Frequently Asked Questions

Which library should I use to parse TEI in Python?

Use lxml. It supports full XPath 1.0 and namespaces, handles large files efficiently, and is far more capable than the standard library's ElementTree for the namespaced documents TEI produces.

Why do my XPath queries return nothing on a TEI file?

Almost always because of namespaces. TEI elements live in the http://www.tei-c.org/ns/1.0 namespace, so a plain //title finds nothing — you must register the namespace and write //tei:title.

How do I handle a whole folder of TEI files consistently?

Write one function that extracts your target fields from a single file, then map it over every file with a glob, collecting results into a list of dicts and finally a pandas DataFrame. Log any file that fails rather than stopping.

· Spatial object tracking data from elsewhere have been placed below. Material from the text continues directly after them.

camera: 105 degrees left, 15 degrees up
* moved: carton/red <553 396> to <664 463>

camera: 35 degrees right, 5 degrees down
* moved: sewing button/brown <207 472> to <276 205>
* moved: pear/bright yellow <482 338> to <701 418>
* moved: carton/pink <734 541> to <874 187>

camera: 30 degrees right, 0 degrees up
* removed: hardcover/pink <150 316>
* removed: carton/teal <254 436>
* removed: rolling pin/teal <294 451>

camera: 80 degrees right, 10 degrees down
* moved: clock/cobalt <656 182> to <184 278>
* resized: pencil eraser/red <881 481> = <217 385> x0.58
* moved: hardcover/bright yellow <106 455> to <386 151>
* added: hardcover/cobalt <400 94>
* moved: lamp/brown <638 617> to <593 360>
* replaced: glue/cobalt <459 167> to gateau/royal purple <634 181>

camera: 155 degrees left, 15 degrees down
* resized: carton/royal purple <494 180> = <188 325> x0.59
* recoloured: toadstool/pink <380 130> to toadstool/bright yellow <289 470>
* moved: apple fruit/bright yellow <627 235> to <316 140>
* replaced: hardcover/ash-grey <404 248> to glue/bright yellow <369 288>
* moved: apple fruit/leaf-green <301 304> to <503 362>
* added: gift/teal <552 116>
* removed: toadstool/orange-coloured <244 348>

Should I validate TEI before parsing it?

Yes where you can. Validating against the project's RelaxNG or schema catches structural problems early, but at minimum wrap parsing in error handling so a single malformed file does not abort a batch of hundreds.

How do I get clean text out of mixed-content elements?

Use the element's itertext() to gather all descendant text, or lxml's text_content(), then normalise whitespace. Reading only .text misses content that follows child elements.

Can I parse TEI without learning XPath?

You can iterate elements by tag, but XPath is worth the small investment: it expresses 'every persName inside the body' in one readable line and makes your extraction logic auditable.